Some of the finest American journalism is still being done by newspapers, said Adam Symson, president and CEO of The E.W. Scripps Company, one of the largest broadcast news companies in the United States.
“And yet, unfortunately, as a result of the economic pressures that the newspaper industry is under, local newspapers in particular are losing their relevance and their reach,” Symson said. “And as a result of all of the downsizing, our industry is losing a lot of these fine journalists to other careers.”
Symson, who became Scripps’ CEO in August 2017, said he wants to attract and retain the very best journalists. That’s why this week the broadcasting company announced the Scripps Journalism Journey Initiative, a multi-year initiative with Google that would help transition experienced journalists with primarily print news backgrounds into broadcast news careers. Selected journalists will be hired into full-time career positions in Scripps local and national media newsrooms. According to a press release, these positions may include beat/specialty reporter, specialty executive producer, photojournalist, editor/manager, documentary producer and copy editor.
In a written statement, David Brooks, Google’s director of global news partnerships, called the initiative a “great opportunity to support mid-career journalists looking for new challenges or a new direction to reignite the passion that drove them into journalism in the first place.”
Symson said The E.W. Scripps Company has hired many print journalists over the last several years, but a lack of infrastructure to help with the training and development of these journalists has been a barrier to bringing in more. The program promises extensive training and support, including mentoring, job shadowing, hands-on work and individual coaching.
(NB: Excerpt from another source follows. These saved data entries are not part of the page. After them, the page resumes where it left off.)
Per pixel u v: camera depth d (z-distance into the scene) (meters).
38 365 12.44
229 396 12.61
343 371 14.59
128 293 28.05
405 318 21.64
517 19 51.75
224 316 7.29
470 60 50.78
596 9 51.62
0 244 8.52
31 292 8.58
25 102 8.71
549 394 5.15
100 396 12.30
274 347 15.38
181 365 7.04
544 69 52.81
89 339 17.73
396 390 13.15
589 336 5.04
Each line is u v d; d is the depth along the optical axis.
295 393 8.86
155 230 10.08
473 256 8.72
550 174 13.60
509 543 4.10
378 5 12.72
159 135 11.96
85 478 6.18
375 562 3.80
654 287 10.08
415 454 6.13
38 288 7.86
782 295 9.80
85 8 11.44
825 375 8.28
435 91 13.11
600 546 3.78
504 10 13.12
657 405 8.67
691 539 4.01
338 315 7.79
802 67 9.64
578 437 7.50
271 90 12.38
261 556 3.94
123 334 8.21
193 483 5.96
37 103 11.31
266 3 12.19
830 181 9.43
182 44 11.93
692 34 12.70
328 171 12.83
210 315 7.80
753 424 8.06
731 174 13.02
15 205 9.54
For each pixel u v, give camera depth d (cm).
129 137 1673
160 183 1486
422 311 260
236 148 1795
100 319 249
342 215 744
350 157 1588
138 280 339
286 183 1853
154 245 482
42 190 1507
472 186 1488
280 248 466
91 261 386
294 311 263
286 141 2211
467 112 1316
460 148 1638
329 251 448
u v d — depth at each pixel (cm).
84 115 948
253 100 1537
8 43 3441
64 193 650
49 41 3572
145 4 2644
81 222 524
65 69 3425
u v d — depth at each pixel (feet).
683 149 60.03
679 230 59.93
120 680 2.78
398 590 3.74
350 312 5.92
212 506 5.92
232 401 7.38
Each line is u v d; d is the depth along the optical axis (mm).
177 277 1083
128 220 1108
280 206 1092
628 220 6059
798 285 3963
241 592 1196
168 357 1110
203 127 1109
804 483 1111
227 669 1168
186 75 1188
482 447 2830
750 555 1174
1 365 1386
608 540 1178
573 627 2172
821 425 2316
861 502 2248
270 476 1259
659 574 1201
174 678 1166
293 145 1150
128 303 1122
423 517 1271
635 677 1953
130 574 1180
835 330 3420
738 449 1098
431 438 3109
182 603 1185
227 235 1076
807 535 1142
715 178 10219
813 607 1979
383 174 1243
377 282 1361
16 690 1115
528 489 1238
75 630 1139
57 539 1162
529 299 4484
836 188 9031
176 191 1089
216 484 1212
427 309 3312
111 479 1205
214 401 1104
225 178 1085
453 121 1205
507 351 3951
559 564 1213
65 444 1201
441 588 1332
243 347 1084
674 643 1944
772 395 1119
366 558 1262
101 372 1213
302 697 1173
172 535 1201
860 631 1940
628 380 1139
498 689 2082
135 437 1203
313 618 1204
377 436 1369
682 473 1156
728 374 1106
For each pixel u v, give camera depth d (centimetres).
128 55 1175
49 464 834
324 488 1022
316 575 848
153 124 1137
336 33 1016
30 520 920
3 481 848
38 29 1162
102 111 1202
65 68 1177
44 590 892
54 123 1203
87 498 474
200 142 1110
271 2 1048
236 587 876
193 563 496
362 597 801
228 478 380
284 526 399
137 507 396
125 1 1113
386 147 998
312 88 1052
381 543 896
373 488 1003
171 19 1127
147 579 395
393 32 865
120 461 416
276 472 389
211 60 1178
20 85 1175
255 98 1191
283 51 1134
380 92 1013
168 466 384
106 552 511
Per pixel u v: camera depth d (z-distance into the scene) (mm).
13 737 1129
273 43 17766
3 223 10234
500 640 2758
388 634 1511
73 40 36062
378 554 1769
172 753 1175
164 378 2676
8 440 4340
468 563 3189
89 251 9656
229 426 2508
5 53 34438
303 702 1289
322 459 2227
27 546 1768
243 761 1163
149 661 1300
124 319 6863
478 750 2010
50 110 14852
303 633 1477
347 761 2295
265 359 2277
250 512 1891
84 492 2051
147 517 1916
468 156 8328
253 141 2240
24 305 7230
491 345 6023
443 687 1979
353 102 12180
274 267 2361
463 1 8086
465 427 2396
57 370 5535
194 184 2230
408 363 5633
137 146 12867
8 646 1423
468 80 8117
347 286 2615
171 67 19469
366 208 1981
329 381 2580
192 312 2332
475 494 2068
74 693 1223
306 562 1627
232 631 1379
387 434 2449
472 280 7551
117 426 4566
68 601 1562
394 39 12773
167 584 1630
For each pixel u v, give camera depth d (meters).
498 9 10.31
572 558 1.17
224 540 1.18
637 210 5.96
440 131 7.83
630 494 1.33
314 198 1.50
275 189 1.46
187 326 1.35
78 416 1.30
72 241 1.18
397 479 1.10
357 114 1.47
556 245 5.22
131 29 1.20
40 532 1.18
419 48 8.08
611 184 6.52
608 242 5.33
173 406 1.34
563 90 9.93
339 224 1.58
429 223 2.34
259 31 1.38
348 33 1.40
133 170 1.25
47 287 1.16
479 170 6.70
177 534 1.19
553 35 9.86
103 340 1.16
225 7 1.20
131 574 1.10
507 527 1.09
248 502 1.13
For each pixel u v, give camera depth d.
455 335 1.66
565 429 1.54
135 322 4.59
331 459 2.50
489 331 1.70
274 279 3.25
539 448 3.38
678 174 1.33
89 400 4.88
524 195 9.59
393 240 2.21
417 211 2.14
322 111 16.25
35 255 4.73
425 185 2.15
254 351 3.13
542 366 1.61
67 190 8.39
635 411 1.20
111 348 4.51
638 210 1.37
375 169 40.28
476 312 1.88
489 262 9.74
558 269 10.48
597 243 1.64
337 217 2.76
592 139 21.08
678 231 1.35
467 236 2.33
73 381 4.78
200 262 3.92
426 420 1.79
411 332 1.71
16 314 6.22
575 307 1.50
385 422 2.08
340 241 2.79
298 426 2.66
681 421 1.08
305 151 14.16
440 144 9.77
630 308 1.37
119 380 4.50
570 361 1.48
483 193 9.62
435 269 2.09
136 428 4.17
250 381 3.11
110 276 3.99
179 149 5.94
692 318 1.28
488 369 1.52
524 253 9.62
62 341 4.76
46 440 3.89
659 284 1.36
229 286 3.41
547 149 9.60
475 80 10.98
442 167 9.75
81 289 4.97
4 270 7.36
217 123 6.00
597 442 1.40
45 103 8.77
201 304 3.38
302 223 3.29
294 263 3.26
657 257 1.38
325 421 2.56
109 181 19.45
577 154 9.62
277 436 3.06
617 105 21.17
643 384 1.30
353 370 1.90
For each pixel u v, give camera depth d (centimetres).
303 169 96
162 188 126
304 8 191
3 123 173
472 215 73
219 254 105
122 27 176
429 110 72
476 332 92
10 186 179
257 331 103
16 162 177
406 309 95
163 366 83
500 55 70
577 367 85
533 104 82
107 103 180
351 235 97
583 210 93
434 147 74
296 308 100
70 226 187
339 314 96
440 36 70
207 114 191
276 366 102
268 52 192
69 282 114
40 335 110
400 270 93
“We intend to help the transition around writing skills, around understanding the difference between print writing and broadcast writing, around presentation, as the case may be if the person is going to make the transition to do on-air work. And if they’re not going to do on-air work, understanding the elements of producing pieces for television from a videography perspective,” Symson said. “We already think a lot of print photojournalists come to our newsrooms with the necessary video skills to be outstanding video journalists. There’s some nuance with the equipment that we use. There’s some understanding of how to work in our medium from a producing-of-the-story perspective, but (they’re) immediately transferable skills.”
Asked about whether the company is interested in journalists who have been laid off or who want to transition out of print, Symson said “any and all,” including reporters, editors, photojournalists, data reporters, specialty reporters, executive editors and managers.
Symson said the creation of this new program has everything to do with the decline of print newspapers. He called the decline problematic because the industry loses journalists with every buyout or job action at a newspaper. He added that he wants to maintain a healthy journalism ecosystem and noted that what has kept some journalists with print backgrounds from joining broadcast newsrooms is the question of developing the skills necessary for the job.
“They’ve already got the journalism part down, but they have to have the platform delivery down,” he said. “And so putting in place the infrastructure to be able to recruit, train and retain mid-career journalists and launch them into careers in Scripps newsrooms is the opportunity.”
Applications for the Scripps Journalism Journey Initiative are expected to be available in early summer. Symson said he did not have a salary range for the positions, but emphasized that these are not entry-level roles. He said the range would depend on the market, and a role in management is also different.